## Extract to read

---------------

– New clothes; Well, funnily enough, disabled people are often really, really poor. Sometimes poor enough that the thing between us and leaving-the-house is literally not having any suitable clothing (I hit that point last year, before my benefits came in. I had no un-holed T-shirts, so was too ashamed to go anywhere other than the doctors’ or the pool. In the time between then, and getting new clothes, I basically lost the ability to go out independently, through lack of use). Sometimes clothes which someone bought before they became disabled are unsutable now that they’re disabled, but they can’t afford to replace them – I know enough people who can’t wear tight jeans anymore, either because of the fabric rubbing their skin raw, or the cut not being crooked enough to wear for extended periods sitting in a wheelchair. Likewise, over-the-head shirts are impossible to put on if you’ve acquired an arm disability that stops you raising your shoulders. It makes sense for the NHS to buy people clothes, even if it’s just so that they can get to physio appointments.
– A trip in a pedalo; Good for the body and good for the mind, it’s exercise, it’s sociable, it’s probably a bit of relief for both the patient and probably their carer (Also if the carer is a friend, it’s probably nice to go and do something together where they’re able to just have fun, rather than Being A Carer). It’s probably cheaper than paying for respite care, or for paying for an actual paid carer (Hey, where’d that ILF go?) or for the amount of physio sessions equivalent to the amount of pedalling done.

---------------

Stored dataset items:
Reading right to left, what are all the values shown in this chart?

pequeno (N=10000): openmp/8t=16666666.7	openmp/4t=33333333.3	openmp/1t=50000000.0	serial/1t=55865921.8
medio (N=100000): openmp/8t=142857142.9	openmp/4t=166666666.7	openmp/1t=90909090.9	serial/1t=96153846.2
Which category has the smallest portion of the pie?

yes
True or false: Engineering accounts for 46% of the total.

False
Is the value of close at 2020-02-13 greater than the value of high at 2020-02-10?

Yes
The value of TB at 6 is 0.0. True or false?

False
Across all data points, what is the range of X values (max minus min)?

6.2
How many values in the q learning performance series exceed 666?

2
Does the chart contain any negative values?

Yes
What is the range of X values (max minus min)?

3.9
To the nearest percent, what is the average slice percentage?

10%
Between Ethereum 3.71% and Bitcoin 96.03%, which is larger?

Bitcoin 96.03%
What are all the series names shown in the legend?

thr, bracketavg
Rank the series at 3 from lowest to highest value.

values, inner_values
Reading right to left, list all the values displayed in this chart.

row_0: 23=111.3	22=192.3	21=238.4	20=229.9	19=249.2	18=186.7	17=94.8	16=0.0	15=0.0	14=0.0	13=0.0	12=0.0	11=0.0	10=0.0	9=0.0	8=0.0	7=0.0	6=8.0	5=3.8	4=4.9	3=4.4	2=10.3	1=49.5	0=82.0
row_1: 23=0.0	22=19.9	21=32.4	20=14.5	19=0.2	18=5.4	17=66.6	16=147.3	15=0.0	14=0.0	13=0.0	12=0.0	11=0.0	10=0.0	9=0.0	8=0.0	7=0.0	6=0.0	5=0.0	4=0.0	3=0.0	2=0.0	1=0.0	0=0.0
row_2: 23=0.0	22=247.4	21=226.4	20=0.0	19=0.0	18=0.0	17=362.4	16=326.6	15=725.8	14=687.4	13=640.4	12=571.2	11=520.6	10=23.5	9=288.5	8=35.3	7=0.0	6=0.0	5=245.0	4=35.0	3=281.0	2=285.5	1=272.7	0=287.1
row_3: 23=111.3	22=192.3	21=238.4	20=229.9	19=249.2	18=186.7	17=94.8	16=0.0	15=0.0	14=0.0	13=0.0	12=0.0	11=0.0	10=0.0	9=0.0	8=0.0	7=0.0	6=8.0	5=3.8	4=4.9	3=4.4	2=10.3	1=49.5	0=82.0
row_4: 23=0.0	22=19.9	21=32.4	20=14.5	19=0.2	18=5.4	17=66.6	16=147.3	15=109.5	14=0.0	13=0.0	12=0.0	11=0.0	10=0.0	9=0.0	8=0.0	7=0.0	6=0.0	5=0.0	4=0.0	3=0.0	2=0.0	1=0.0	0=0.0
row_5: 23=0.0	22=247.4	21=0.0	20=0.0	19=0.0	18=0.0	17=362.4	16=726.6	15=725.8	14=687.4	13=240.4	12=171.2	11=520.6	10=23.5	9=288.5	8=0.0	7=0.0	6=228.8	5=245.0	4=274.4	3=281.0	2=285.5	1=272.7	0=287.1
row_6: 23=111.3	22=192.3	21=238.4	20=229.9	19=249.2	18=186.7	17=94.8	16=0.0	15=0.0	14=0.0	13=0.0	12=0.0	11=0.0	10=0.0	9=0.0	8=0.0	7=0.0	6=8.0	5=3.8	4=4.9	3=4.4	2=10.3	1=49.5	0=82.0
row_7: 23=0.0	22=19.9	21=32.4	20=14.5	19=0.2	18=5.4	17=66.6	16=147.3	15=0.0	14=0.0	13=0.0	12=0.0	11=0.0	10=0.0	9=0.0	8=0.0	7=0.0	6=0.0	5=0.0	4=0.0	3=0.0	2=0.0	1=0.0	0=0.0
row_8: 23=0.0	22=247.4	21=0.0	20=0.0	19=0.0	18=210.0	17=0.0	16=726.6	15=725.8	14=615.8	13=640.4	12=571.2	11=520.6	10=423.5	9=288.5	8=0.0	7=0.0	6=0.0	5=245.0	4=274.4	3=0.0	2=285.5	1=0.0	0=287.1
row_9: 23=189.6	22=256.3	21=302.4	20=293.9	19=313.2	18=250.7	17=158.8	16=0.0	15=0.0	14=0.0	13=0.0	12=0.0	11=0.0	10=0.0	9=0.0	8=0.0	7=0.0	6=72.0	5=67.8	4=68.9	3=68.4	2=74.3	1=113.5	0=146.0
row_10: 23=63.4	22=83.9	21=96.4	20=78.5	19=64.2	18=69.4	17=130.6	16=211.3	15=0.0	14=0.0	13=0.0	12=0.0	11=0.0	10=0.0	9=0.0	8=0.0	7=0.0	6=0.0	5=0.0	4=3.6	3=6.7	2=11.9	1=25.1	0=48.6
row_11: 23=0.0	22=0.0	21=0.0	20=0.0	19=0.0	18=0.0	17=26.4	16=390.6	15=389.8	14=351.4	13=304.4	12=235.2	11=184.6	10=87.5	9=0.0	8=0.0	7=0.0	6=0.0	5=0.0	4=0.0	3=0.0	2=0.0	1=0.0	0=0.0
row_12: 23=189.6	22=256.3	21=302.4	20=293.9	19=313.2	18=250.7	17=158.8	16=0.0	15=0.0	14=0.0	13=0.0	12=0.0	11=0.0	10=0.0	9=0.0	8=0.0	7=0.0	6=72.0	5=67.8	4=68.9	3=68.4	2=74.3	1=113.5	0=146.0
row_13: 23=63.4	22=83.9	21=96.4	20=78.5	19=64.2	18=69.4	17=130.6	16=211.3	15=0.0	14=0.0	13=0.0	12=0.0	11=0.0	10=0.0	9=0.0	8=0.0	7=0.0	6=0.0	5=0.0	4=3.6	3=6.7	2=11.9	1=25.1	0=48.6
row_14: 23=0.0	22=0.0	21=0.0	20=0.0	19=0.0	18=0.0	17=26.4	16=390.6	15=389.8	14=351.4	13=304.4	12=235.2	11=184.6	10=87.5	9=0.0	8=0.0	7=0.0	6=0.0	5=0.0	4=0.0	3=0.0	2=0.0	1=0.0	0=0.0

---------------

## What to produce
The passage on new clothes and a pedalo trip says what a pedalo trip is probably cheaper than. List each of those things. These records come from a separate source.

## Response
- Paying for respite care
- Paying for an actual paid carer
- The number of physio sessions equivalent to the amount of pedaling done